The Sennheiser HD 4.50 are better noise cancelling headphones overall when compared to the Plantronics Backbeat Pro. The Sennheisers have a more customizable sound thanks to their excellent companion app that gives you access to an EQ and wealth of options and settings. They also have a more compact design, a tighter fit on the head for the gym, and they block a lot more noise with their ANC feature. On the other hand, the Plantronics have a better battery life, wireless range, and easier-to-use controls. They're also a bit more comfortable than the Sennheisers since they're not as tight on the head. Their default sound also packs a lot more bass, which some may prefer.

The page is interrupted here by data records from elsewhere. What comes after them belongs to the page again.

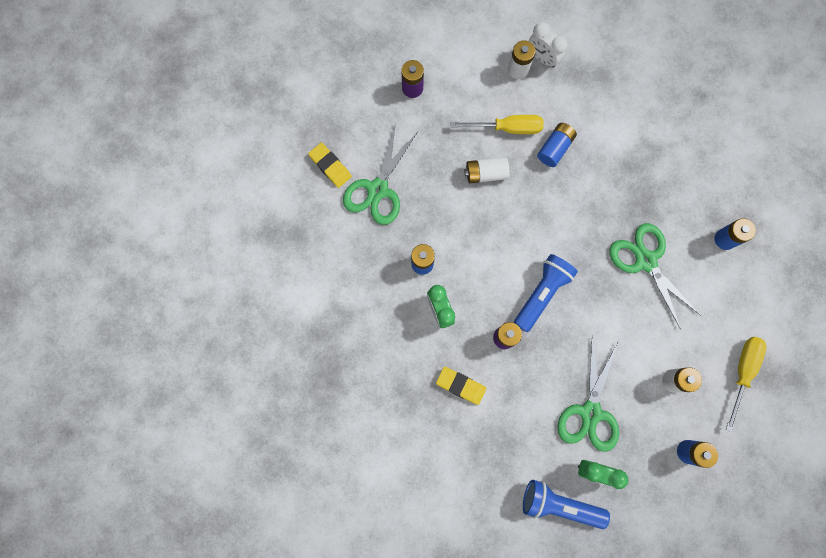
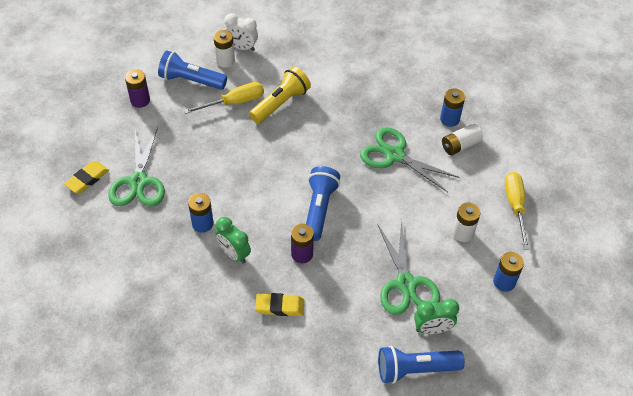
camera: 25 degrees left, 25 degrees down
yellow eraser [308,143,352,188] -> yellow eraser turned 75 degrees counterclockwise [64,161,109,194]
white battery [464,157,510,183] -> white battery moved to [442,123,483,155]
blue battery [537,123,577,167] -> yellow flashlight [249,66,311,124]
none -> blue flashlight [158,50,227,90]

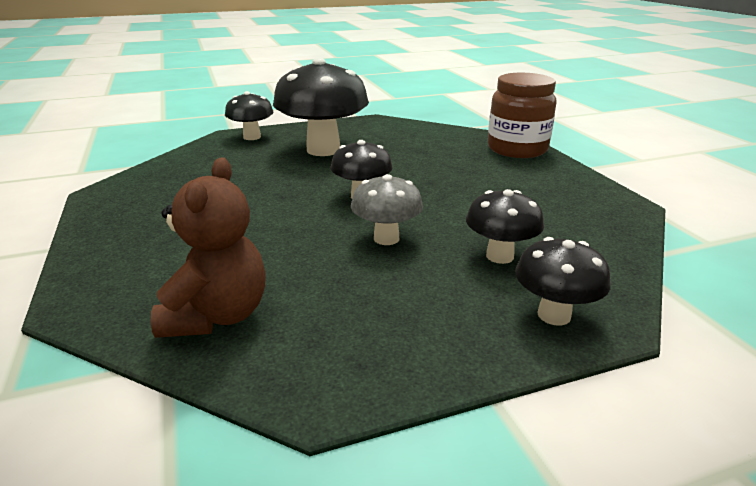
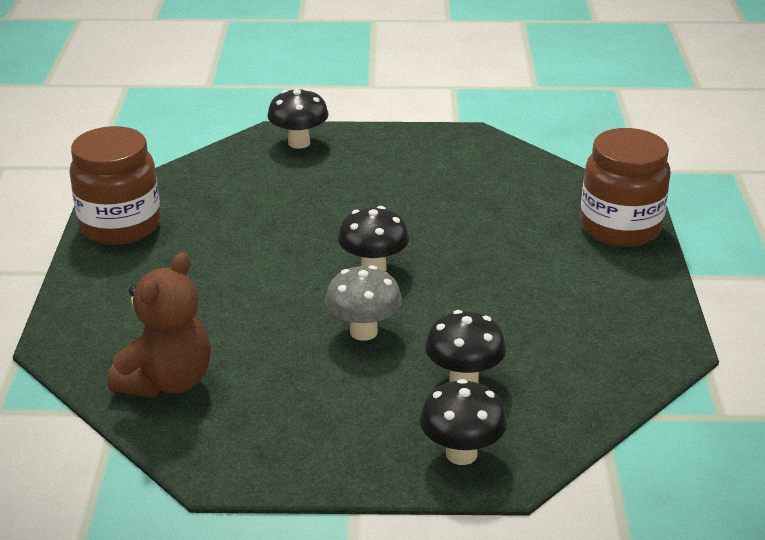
camera: 20 degrees right, 5 degrees up
black mushroom [273,58,369,156] -> none
none -> brown jar [69,126,161,245]

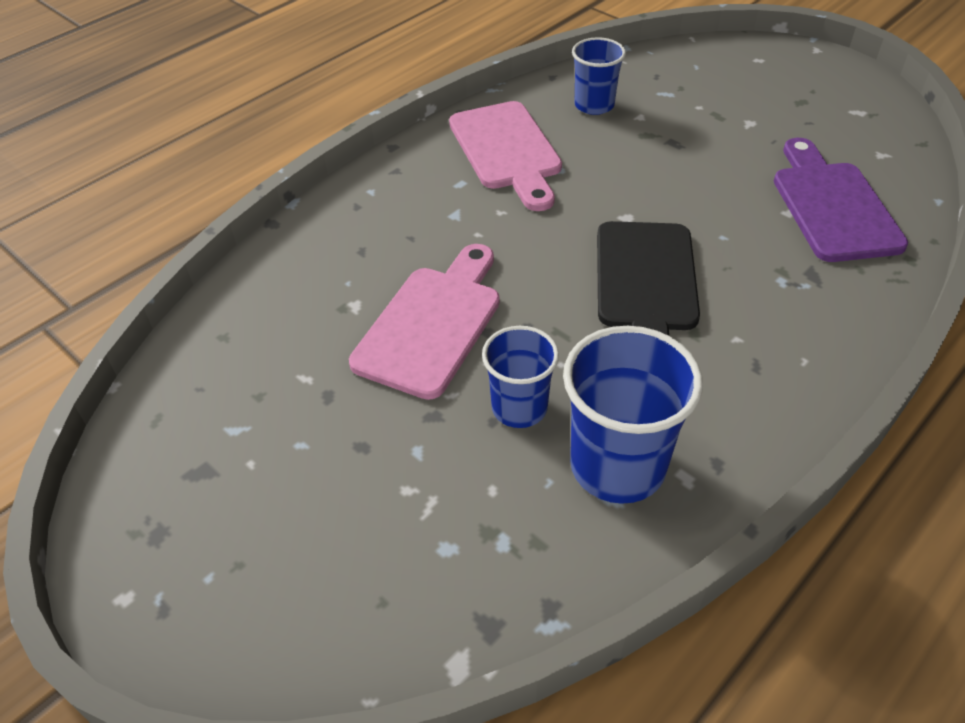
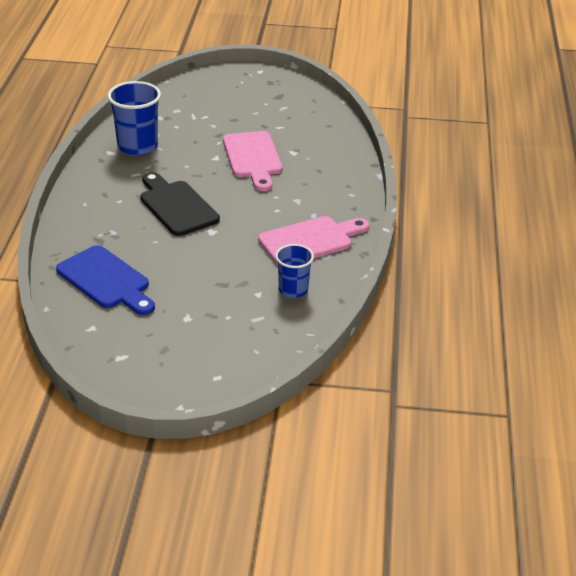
camera: 140 degrees right, 10 degrees down
pink cutting board [449,101,562,211] -> pink cutting board turned 120 degrees clockwise [258,216,369,265]
blue cup [482,326,559,428] -> none
purple cutting board [774,138,908,262] -> blue cutting board [56,245,155,315]

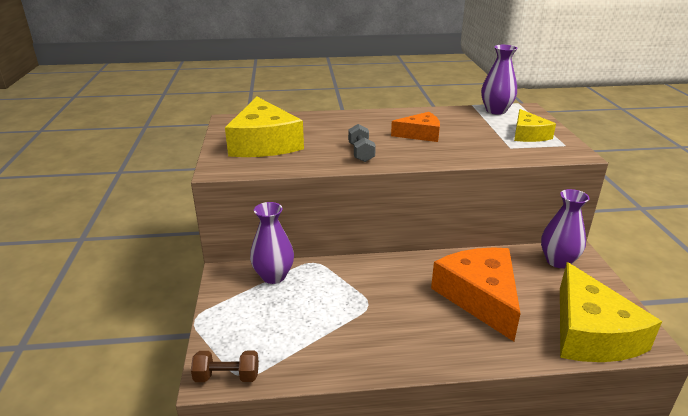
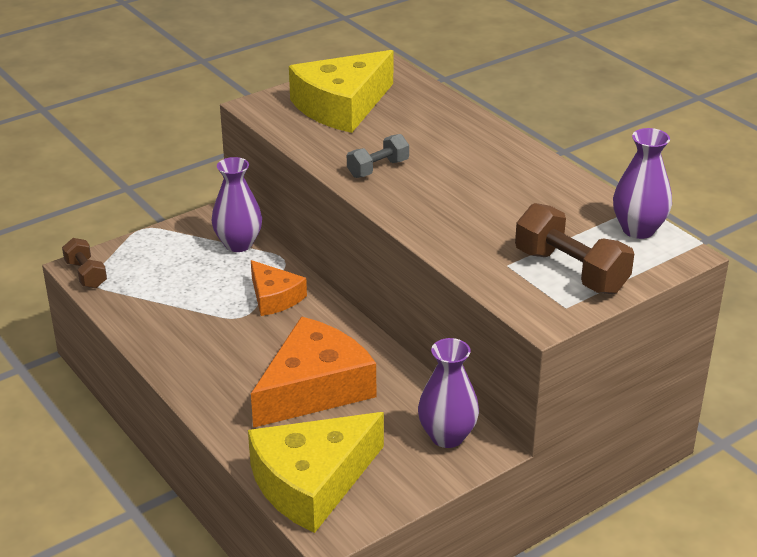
camera: 60 degrees right, 5 degrees up
orange cheese [391,112,440,142] -> orange cheese moved to [251,260,307,316]
yellow cheese [514,109,556,142] -> brown dumbbell [515,203,634,294]

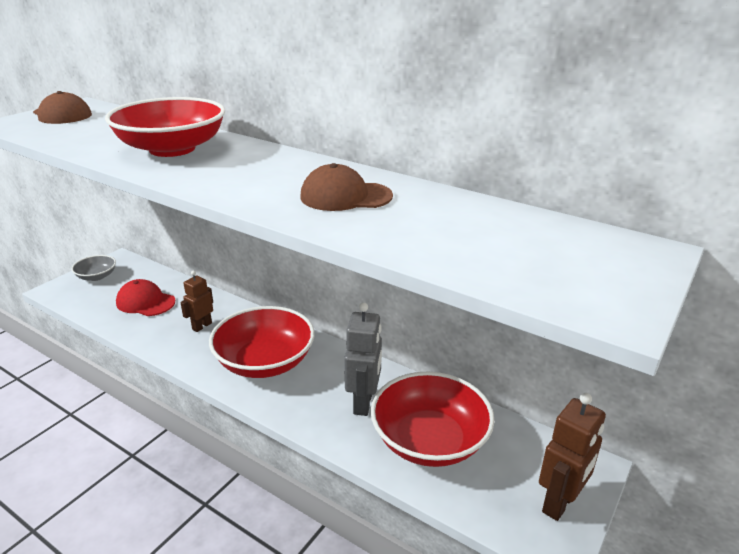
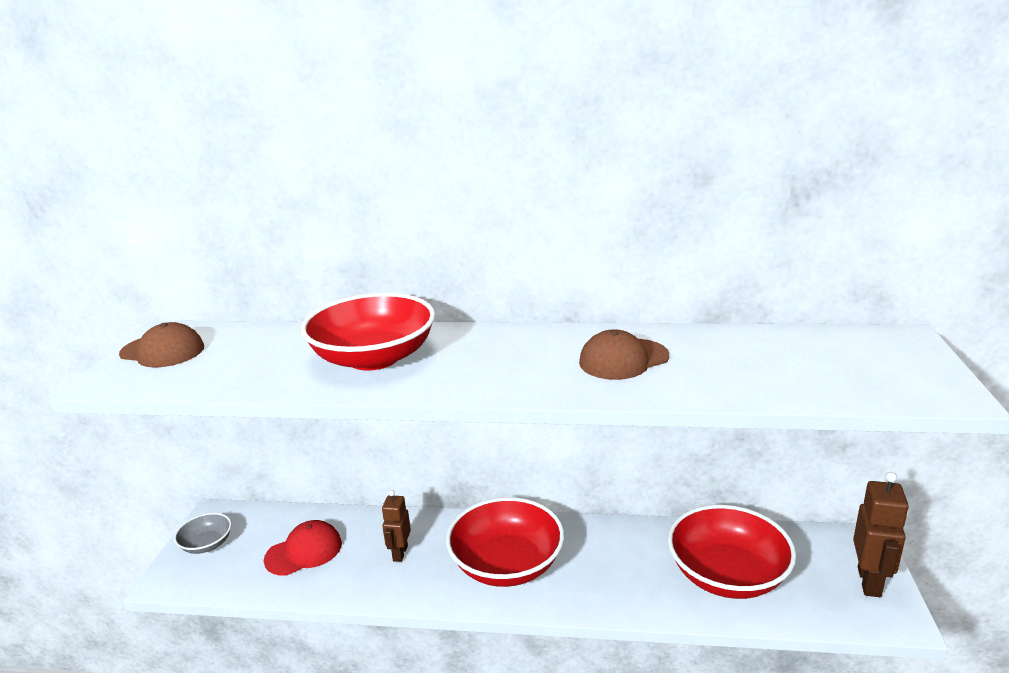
camera: 25 degrees left, 5 degrees down
red cap [116,279,175,316] -> red cap turned 150 degrees clockwise [264,520,342,576]
grey robot [344,302,382,416] -> none

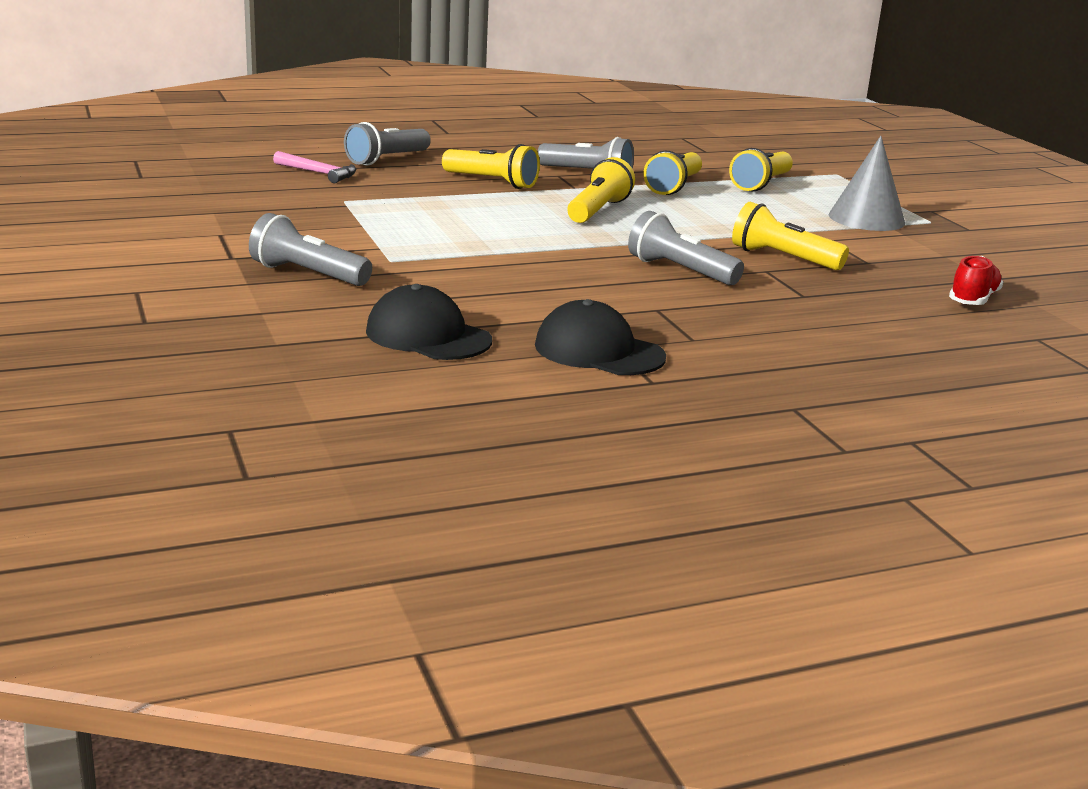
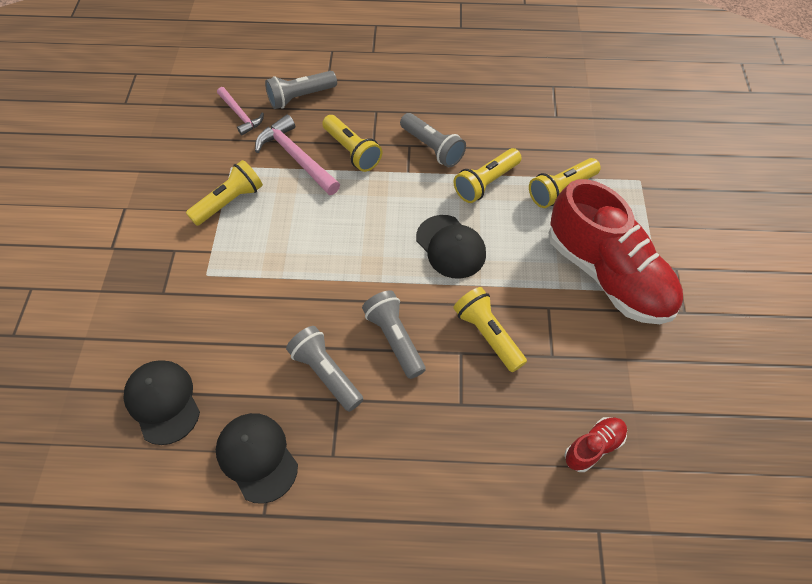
camera: 25 degrees right, 35 degrees up
grey flashlight [249,213,372,286] -> grey flashlight moved to [286,326,363,412]
yellow flashlight [567,157,635,223] -> yellow flashlight moved to [186,160,263,226]
grey cone [829,136,905,231] -> red shoe [548,179,683,324]
none -> pink hammer [255,114,340,195]
none -> black cap [416,215,486,279]

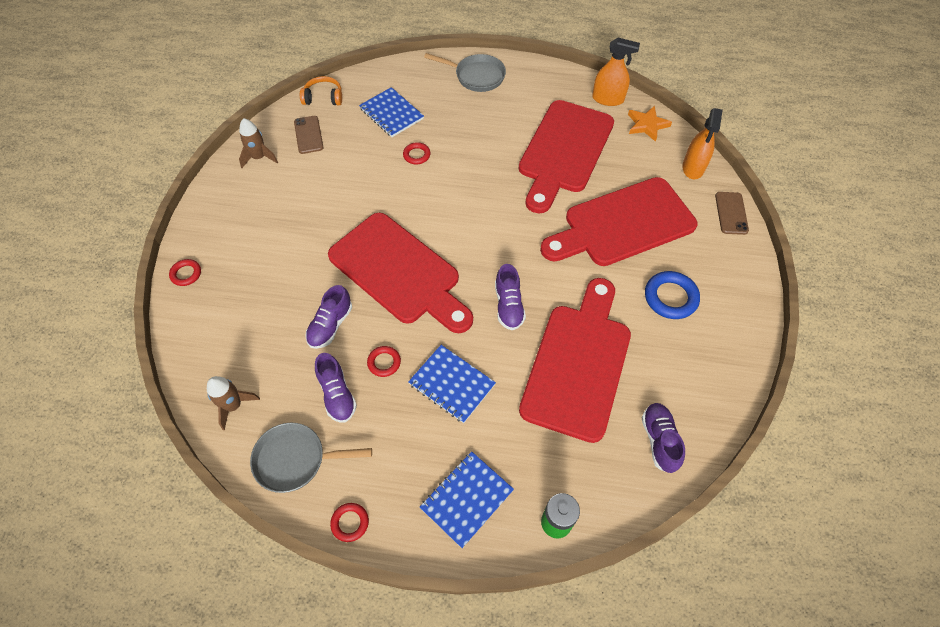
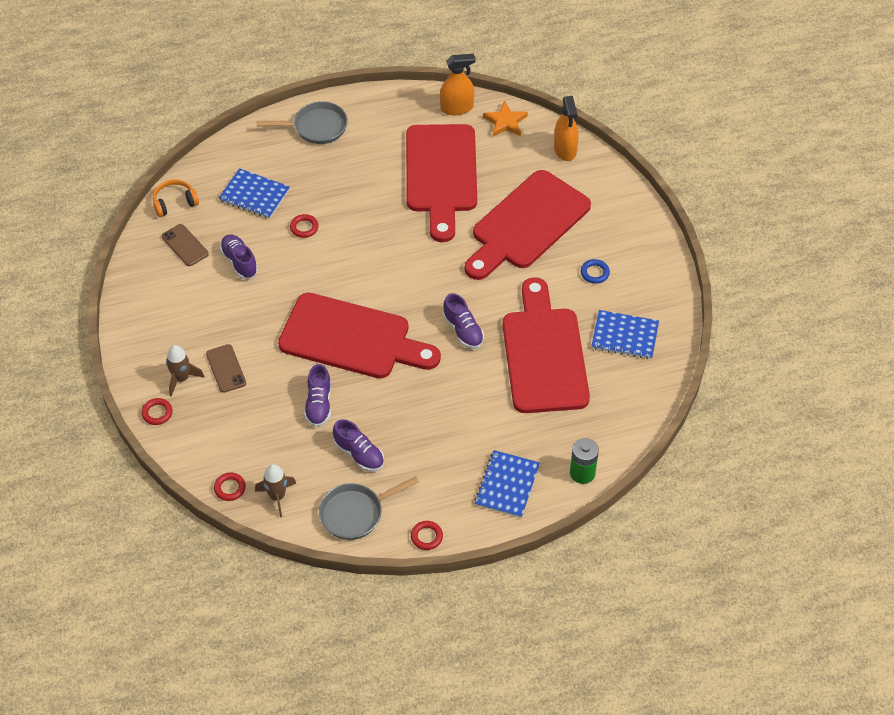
camera: 25 degrees left, 5 degrees down
brown rocket [239,118,278,168] -> brown rocket moved to [166,345,205,396]
red ring [367,346,401,377] -> red ring moved to [214,473,246,501]
blue notebook [408,345,496,423] -> blue notebook moved to [591,310,659,359]
purple shoe [642,403,685,473] -> purple shoe moved to [220,234,258,279]
blue ring [645,271,700,319] -> blue ring [581,259,610,284], size x0.58
brown phone [715,192,749,235] -> brown phone moved to [206,344,246,393]

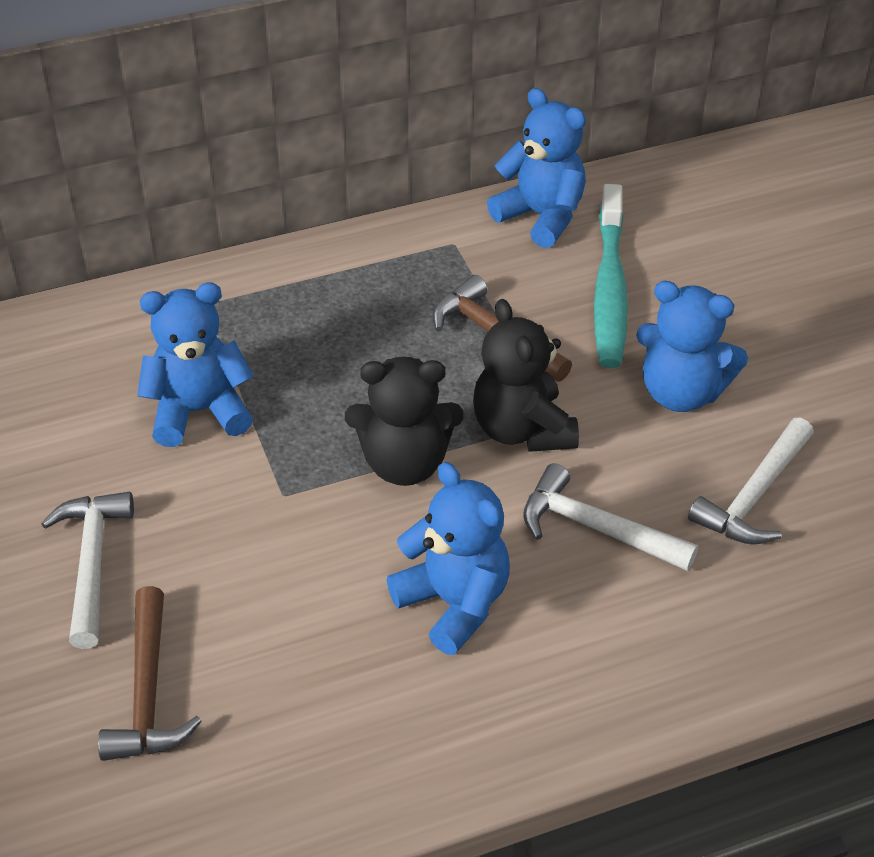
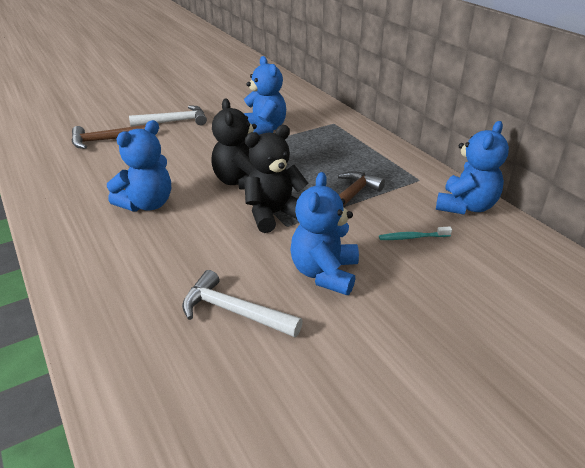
camera: 80 degrees right, 10 degrees down
white hammer [523,463,698,571] -> none
turquoise toothbrush [594,184,628,368] -> turquoise toothbrush [379,227,452,240], size x0.44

The Backbeat Pro make for above-average, everyday headphones. They perform fairly well in most cases and have sufficient features to handle different environments. They're also durable and have an excellent and intuitive control scheme.
Above-average for neutral listening. They have a good and exciting sound with a pronounced bass. Instruments are also remarkably clear and well balanced but their closed back design and unevenness is not ideal for pure neutral listening,
suitable for commuting. Noise isolation is good enough for moderately noisy commutes.
Mediocre for sports use. They're comfortable and wireless with an excellent control scheme. However, they're a bit too bulky and unstable for running or exercising.
Decent for office use. Noise isolation is enough to block the chatter of a busy office and leakage is not too high. Additionally, their wireless range is well above the average and is more than sufficient for moderately sized offices with a lot of walls.